WHO called for long-term systemic solutions to the chronic humanitarian crisis of shortages, rather than short-term aid which relieves but fails to improve the underlying social determinants of health in Gaza.
It said in a statement that “the accumulation of shortages in basic supplies in Gaza is leading to rapid deterioration in the social determinants of health for the population of 1.7 million Palestinians.”
It is also straining the health system’s ability to continue to provide a good standard of health care, it added.
“The chronically ill, newborns, transplant recipients, the elderly, persons with disability, emergency patients, and the poor are most vulnerable, but the mental health and public health of the whole population is also at risk from increasing stress and declining services,” said WHO.
Public health representatives from various Gaza institutions met last week to discuss the decreasing ability of the fragile health infrastructure to cope with critical shortages.
With 30% of medicines and 50% of medical disposables out of stock at the Central Drug Store in Gaza, health care providers cannot supply patients with the right kind or amount of medications.
Large generators for powering hospitals during 14-hour electricity cuts have frequent breakdowns. One of two generators powering the Gaza European hospital burned out last month.
The remaining generators are unreliable and diesel is scarce, expensive and can supply only partial needs, such as the 200 patients in intensive care units. In recent months, government hospitals have reduced non-urgent surgeries by almost half in an effort to conserve fuel and medical supplies for urgent cases, said WHO.
“Except for a stoppage in life-saving treatments, for example dialysis for patients with kidney disease, the impact on health is largely invisible. It translates as more suffering for the patient, unnecessary complications, lower quality of life and often premature death,” explained the statement.
Most recently Gaza residents are suffering from disruption in fuel access, making long electricity blackouts a constant problem for every household and health facility. Power shortages cause a chain reaction of consequences that directly and indirectly affect population health and the health system, as water supplies are curtailed, sewage pumps rendered inoperable, and ground transportation, even for basic public health services such as solid waste removal, becomes less frequent.
The severe and prolonged shortages of fuel, electricity and medicines along with widespread poverty stem from six years of Israeli blockade and tight restrictions into and out of Gaza’s borders for people and goods.
Resupply of medicines and disposables has been sporadic due in part to chronic shortages in the main drug warehouse caused by the Palestinian Authority budget deficit.
Palestinian Authority resupply of drugs and disposables has been reduced over the past six months to one shipment of $1 million compared to $5 million in the previous half year. Medical donations and medical missions that used to arrive to Gaza from charities in the Arab world have almost halted.

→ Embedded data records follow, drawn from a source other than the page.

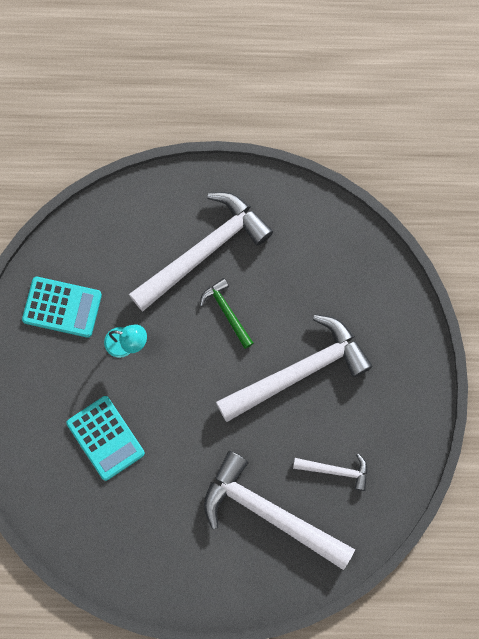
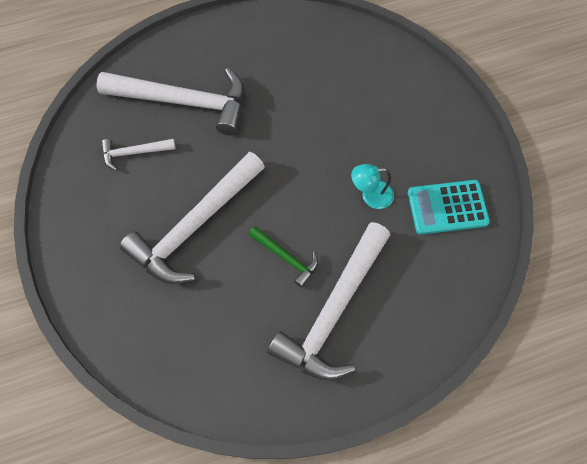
camera: 160 degrees right, 10 degrees down
turquoise calculator [66,396,145,481] -> none

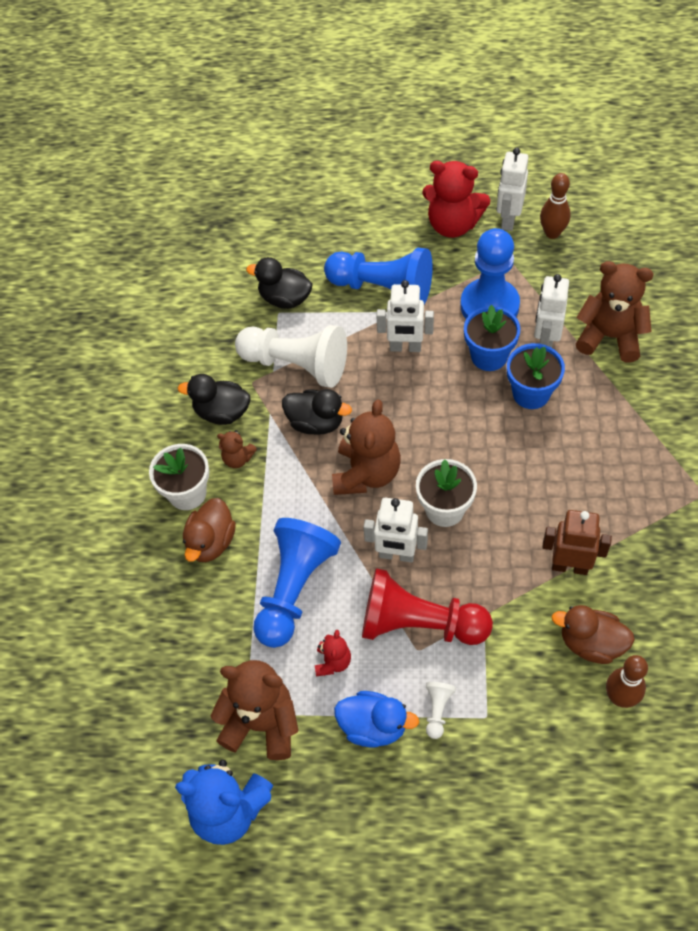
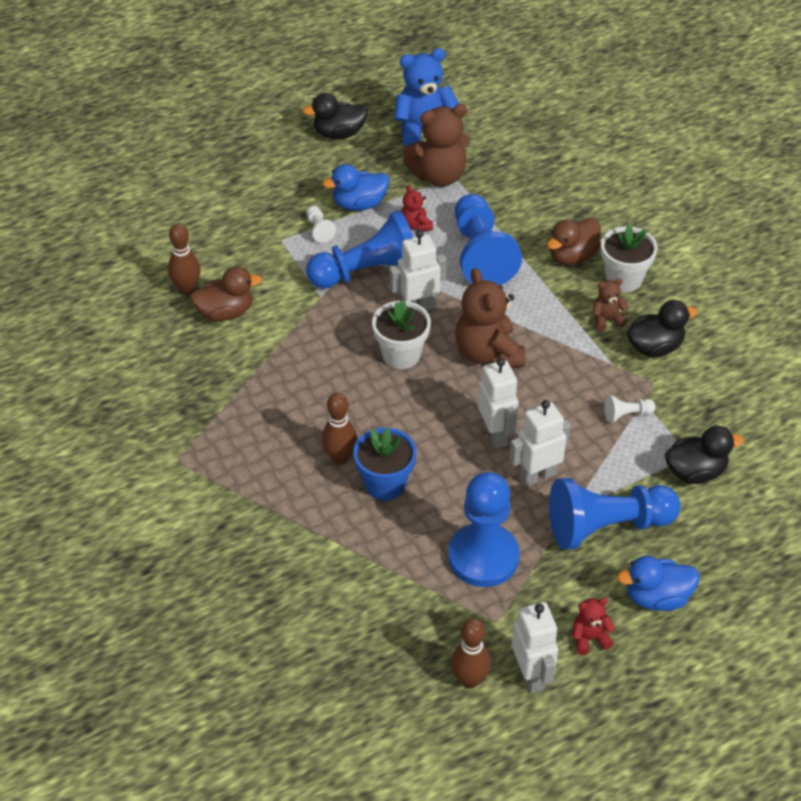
camera: 145 degrees right, 10 degrees down
brown duck [183,498,236,562] -> brown duck turned 120 degrees counterclockwise [547,218,601,265]
white pawn [235,325,347,388] -> white pawn [604,395,656,423], size x0.41
black duck [282,389,352,435] -> black duck moved to [303,93,368,139]
red pawn [362,568,493,645] -> blue pawn [306,210,414,289]
red teddy bear [422,161,490,238] -> red teddy bear [572,598,615,655], size x0.50
blue flower pot [464,305,520,371] -> none
white robot [534,274,569,348] -> white robot moved to [478,358,519,449]
brown robot [542,510,612,575] -> none
brown teddy bear [576,261,654,362] -> none
none -> brown bowling pin [321,393,357,464]
none -> blue duck [617,556,700,611]

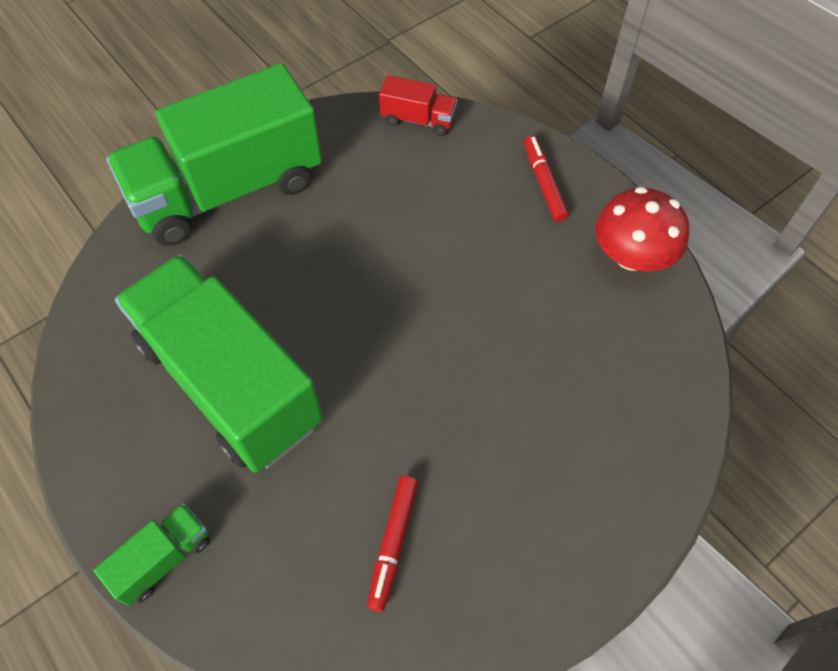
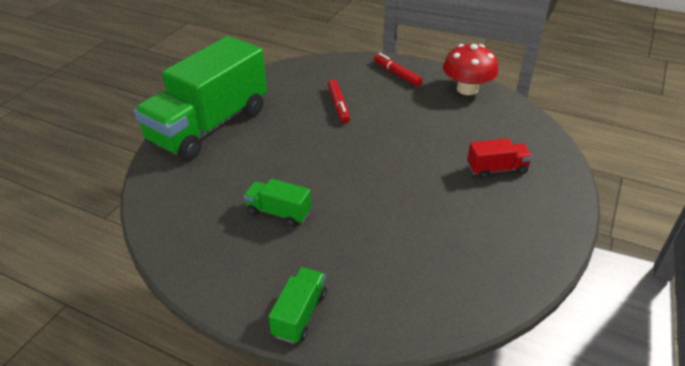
camera: 25 degrees left, 20 degrees down
green truck [115,254,323,473] -> green truck [244,179,311,227], size x0.41
red marker [367,476,418,612] -> red marker moved to [328,79,350,123]
red truck [379,75,457,136] -> red truck moved to [467,138,533,179]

Middle income families can rely on small generators for domestic use — expensive to operate and often dangerous — but they are no substitute for direct power, said WHO.
At home, patients, and especially the poor, who depend on portable medical equipment to aid their breathing, heart function, monitoring, home dialysis, and even to supply heat, in the case of infants or elderly patients, are particularly stressed by unstable supply of electricity.
WHO called for long-term systemic solutions to the chronic humanitarian crisis of shortages, rather than short-term aid which relieves but fails to improve the underlying social determinants of health in Gaza.